824 F. Supp. 2d 1003
C.D. Cal.2011Background
- Plaintiffs own and license copyrighted motion pictures and monetize multiple distribution windows.
- Zediva streams plaintiffs’ works by remotely operating a bank of DVD players and streaming to customers without licenses.
- Zediva customers never access specific DVDs or players; multiple customers use the same copy across time.
- Plays are transmitted via internet to customers, with control over playback retained by Defendants.
- Windows and exclusivity agreements shape pricing and availability, which Zediva allegedly undermines.
- Court-granted temporary injunction to stopDefendants’ infringing transmissions pending further proceedings.
Issues
| Issue | Plaintiff's Argument | Defendant's Argument | Held |
|---|---|---|---|
| Whether Zediva’s transmissions infringe plaintiffs’ public performance rights | Plaintiffs: Zediva publicly performs works via internet" | Zediva markets DVD rentals, not public transmission | Yes; transmissions are public performances. |
| Likelihood of plaintiffs’ success on the merits | Plaintiffs own valid copyrights and rights under 17 U.S.C. §106 | Defendants lack license to perform works | Plaintiffs demonstrated likelihood of success. |
| Irreparable harm absent injunction | Loss of licensing control, revenue, and licensee goodwill; harm to VoD market | Injury speculative; monetary damages available | Irreparable harm shown. |
| Balance of hardships | Injunctive relief outweighs defendant’s hardship due to ongoing infringement | Injunction would severely harm business | Balance of hardships weighs in plaintiffs’ favor. |
| Public interest in granting injunction | Copyright protections serve public interest; prevent misappropriation | Public interest not to restrain new business model | Public interest supports injunction. |
Key Cases Cited
- Winter v.
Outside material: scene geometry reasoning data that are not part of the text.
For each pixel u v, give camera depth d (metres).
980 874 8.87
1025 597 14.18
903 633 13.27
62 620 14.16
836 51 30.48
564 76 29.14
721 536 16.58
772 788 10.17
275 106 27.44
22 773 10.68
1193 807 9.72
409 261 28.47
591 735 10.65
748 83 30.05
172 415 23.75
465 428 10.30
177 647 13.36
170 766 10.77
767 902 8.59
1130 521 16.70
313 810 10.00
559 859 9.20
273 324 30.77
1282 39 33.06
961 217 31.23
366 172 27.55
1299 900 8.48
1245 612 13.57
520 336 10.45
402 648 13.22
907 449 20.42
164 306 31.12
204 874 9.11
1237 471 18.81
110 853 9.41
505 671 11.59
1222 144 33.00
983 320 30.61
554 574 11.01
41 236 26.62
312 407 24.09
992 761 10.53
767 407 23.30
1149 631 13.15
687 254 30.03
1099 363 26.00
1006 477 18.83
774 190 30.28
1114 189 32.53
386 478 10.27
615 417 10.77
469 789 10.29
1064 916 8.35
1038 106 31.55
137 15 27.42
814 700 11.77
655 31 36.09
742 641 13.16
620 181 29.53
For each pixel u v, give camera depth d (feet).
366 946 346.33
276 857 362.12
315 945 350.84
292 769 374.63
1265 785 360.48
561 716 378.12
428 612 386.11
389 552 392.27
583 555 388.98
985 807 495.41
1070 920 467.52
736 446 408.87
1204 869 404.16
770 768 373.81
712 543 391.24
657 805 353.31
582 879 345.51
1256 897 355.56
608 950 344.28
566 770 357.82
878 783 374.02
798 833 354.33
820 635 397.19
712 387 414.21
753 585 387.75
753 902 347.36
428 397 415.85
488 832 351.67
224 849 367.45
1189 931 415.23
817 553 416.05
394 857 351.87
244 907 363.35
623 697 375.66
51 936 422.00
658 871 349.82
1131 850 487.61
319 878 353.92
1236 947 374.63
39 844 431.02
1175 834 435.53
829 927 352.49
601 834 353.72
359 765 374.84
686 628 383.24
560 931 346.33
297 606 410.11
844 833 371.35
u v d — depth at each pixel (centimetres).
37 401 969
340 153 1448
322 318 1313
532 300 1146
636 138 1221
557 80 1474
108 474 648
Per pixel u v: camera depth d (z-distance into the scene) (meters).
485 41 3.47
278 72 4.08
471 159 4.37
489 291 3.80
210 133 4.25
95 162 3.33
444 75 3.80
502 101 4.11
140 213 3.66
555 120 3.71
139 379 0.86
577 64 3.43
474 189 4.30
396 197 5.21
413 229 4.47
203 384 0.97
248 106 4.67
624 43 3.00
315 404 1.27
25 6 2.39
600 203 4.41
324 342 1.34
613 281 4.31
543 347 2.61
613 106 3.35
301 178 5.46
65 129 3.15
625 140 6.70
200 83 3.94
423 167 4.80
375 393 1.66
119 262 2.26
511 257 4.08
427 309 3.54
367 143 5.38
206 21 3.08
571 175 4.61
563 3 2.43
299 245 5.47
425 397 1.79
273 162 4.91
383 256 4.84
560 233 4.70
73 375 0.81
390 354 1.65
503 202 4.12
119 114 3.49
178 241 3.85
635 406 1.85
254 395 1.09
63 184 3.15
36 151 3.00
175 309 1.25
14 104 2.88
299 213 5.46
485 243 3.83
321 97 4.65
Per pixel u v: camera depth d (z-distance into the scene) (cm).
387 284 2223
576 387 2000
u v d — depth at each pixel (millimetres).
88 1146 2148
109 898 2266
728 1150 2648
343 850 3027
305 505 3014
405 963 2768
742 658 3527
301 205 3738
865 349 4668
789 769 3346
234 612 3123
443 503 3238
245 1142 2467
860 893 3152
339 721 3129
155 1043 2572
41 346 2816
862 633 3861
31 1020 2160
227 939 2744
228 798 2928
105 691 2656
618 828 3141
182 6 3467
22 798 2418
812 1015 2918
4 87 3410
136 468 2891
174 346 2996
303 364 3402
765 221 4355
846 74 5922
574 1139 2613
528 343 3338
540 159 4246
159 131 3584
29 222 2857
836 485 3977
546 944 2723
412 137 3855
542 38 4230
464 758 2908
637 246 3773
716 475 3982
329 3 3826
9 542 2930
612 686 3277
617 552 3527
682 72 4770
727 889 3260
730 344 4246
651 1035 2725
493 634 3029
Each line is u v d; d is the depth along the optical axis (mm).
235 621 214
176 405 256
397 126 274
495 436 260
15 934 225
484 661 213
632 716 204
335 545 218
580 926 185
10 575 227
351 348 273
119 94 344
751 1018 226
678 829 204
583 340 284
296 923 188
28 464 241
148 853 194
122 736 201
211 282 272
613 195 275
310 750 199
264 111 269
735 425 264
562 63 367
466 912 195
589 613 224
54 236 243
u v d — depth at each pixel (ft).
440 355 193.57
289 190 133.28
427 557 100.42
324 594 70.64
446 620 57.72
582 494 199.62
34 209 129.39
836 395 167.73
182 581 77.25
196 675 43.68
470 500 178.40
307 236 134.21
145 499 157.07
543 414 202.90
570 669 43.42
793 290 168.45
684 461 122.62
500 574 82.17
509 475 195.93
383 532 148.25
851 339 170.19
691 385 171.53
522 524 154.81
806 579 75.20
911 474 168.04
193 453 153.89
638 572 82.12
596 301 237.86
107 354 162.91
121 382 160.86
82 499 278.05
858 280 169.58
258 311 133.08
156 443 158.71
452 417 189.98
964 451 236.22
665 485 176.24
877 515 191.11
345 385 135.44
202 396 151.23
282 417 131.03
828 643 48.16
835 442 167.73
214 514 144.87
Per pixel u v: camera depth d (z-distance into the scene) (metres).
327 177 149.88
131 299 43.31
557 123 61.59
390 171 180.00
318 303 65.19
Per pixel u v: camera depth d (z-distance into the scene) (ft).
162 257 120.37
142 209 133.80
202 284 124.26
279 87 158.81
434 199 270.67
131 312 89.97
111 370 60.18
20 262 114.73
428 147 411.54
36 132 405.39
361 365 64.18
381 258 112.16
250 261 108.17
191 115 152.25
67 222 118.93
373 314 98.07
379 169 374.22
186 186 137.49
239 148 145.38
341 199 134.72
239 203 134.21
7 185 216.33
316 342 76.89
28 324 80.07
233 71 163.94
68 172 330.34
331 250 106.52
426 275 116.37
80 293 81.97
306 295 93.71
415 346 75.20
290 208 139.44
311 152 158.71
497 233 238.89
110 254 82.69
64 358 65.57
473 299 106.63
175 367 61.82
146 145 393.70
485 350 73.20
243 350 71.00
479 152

NRDC, 555 U.S. 7 (U.S. 2008) (four-factor test for injunctions; likelihood of success, irreparable harm, balance of hardships, public interest)
- American Trucking Ass'ns v. City of Los Angeles, 559 F.3d 1046 (9th Cir. 2009) (serious questions approach within Winter framework)
- On Command Video Corp. v. Columbia Pictures Indus., 777 F. Supp. 787 (N.D. Cal. 1991) (public transmission under the statute; hotel-room scenario analogue)
- Redd Horne, Inc. v. Columbia Pictures Indus., 749 F.2d 154 (3d Cir. 1984) (transmission to public via centralized system constitutes public performance)
- Columbia Pictures Indus., Inc. v. Redd Horne, Inc., 749 F.2d 154 (3d Cir. 1984) (public performance via transmission to multiple recipients)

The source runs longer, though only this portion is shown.